I intended for all this to lead to easy, stateless CloudKit sync. Instead of enforcing tight coupling between the persistence and cloud layers, I would have a “sync whenever” system that was guaranteed to succeed whenever it happened to run. Both the local SQLite database and CloudKit would keep around the same data and log tables. On sync, the local store would request the version vector from the CloudKit log table. Based on this timestamp, the local store would know which local check-ins needed to be uploaded, and could additionally request any check-ins from the server that were needed to complete the local database. Merge between check-ins was eventually consistent and conflict-free, and nothing was ever deleted, so you’d never need to do anything more complicated than send sets of check-ins and event log entries around. Sync would become completely stateless!

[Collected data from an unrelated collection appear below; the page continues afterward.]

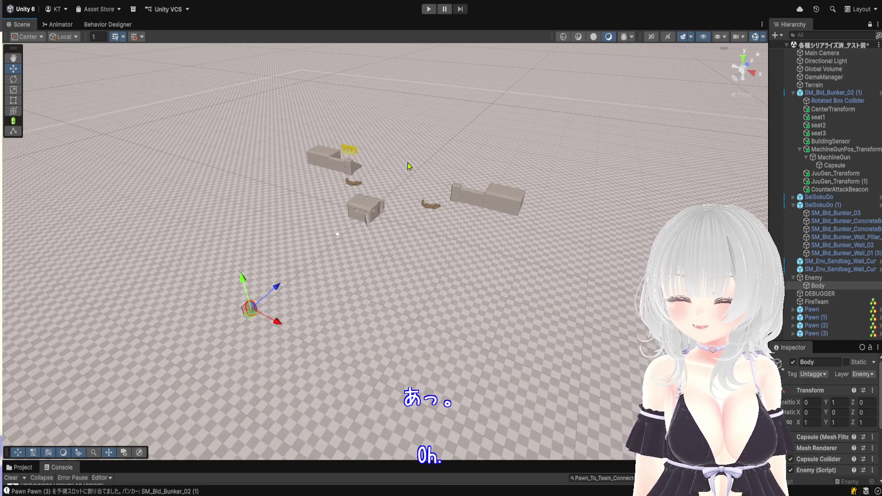
mouse_move(388, 100)
left_mouse_down()
mouse_move(479, 108)
mouse_move(495, 201)
mouse_move(491, 230)
mouse_move(492, 212)
left_mouse_up()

Unfortunately, I didn’t actually get around to implementing CloudKit. The logic was sound, and I even built some unit tests for inter-database sync, but there was just too much to do before my release deadline. Nonetheless, I quickly found that this architecture was a boon even for strictly local development.

In many app architectures, the data layer has to communicate directly with the view controllers. If there’s a change in the database, the precise changeset has to be sent to any interested parties, whether by notification, delegate callback, KVO or something else. Alternatively, the view controller has to re-initialize its views and caches from scratch whenever a change happens. In my architecture, any view controller or subsystem that relies on the persistent store need only keep around a version vector (hereafter “token”) from its last refresh. The data layer doesn’t need to know which updates to send where: it simply dispatches a global, generic “something changed” notification on any alteration. Upon receiving this notification, the controllers ask the data layer for any check-ins that have been touched following their last token, then update their caches and store the new token sent along with those updates.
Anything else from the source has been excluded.